* [Exercise]
Reproduce the text of the data below word for word, omitting the pictures.

* [Listed entries]
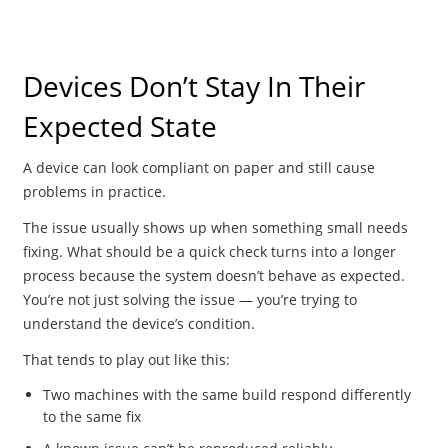
Devices Don’t Stay In Their
Expected State
A device can look compliant on paper and still cause
problems in practice.
The issue usually shows up when something small needs
fixing. What should be a quick check turns into a longer
process because the system doesn’t behave as expected.
You’re not just solving the issue — you’re trying to
understand the device’s condition.
That tends to play out like this:
Two machines with the same build respond differently
to the same fix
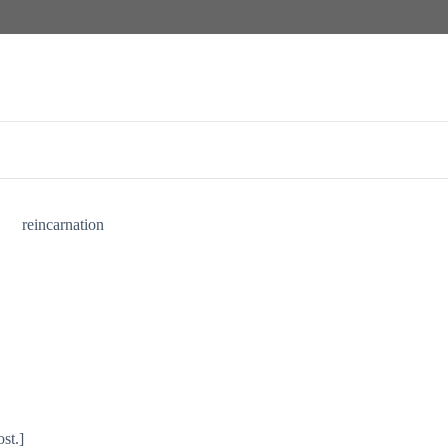
reincarnation
st.]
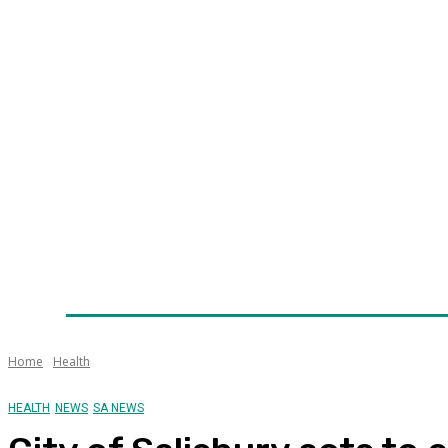
Home
News
Technology
Fleet
Security
Infra
Awards
Senior Appointments
Conferences/Even
Home
Health
HEALTH
NEWS
SA NEWS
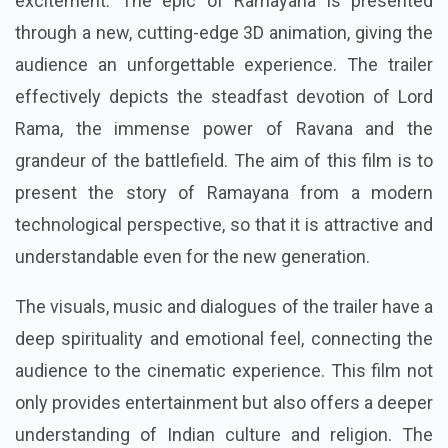
excitement. The epic of Ramayana is presented
through a new, cutting-edge 3D animation, giving the
audience an unforgettable experience. The trailer
effectively depicts the steadfast devotion of Lord
Rama, the immense power of Ravana and the
grandeur of the battlefield. The aim of this film is to
present the story of Ramayana from a modern
technological perspective, so that it is attractive and
understandable even for the new generation.
The visuals, music and dialogues of the trailer have a
deep spirituality and emotional feel, connecting the
audience to the cinematic experience. This film not
only provides entertainment but also offers a deeper
understanding of Indian culture and religion. The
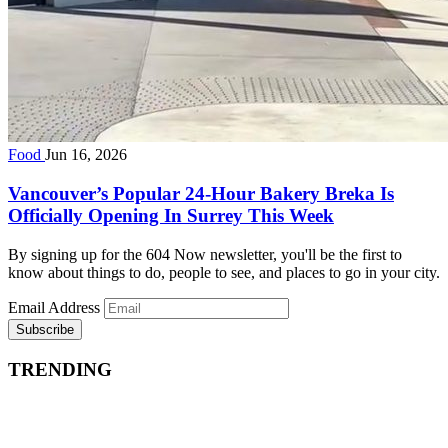
Food
Jun 16, 2026
Vancouver’s Popular 24-Hour Bakery Breka Is
Officially Opening In Surrey This Week
By signing up for the 604 Now newsletter, you'll be the first to
know about things to do, people to see, and places to go in your city.
Email Address
Subscribe
TRENDING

* [Answer to this exercise]
Devices Don’t Stay In Their
Expected State
A device can look compliant on paper and still cause
problems in practice.
The issue usually shows up when something small needs
fixing. What should be a quick check turns into a longer
process because the system doesn’t behave as expected.
You’re not just solving the issue — you’re trying to
understand the device’s condition.
That tends to play out like this:
Two machines with the same build respond differently
to the same fix
reincarnation
st.]
Home
News
Technology
Fleet
Security
Infra
Awards
Senior Appointments
Conferences/Even
Home
Health
HEALTH
NEWS
SA NEWS
excitement. The epic of Ramayana is presented
through a new, cutting-edge 3D animation, giving the
audience an unforgettable experience. The trailer
effectively depicts the steadfast devotion of Lord
Rama, the immense power of Ravana and the
grandeur of the battlefield. The aim of this film is to
present the story of Ramayana from a modern
technological perspective, so that it is attractive and
understandable even for the new generation.
The visuals, music and dialogues of the trailer have a
deep spirituality and emotional feel, connecting the
audience to the cinematic experience. This film not
only provides entertainment but also offers a deeper
understanding of Indian culture and religion. The
Food
Jun 16, 2026
Vancouver’s Popular 24-Hour Bakery Breka Is
Officially Opening In Surrey This Week
By signing up for the 604 Now newsletter, you'll be the first to
know about things to do, people to see, and places to go in your city.
Email Address
Subscribe
TRENDING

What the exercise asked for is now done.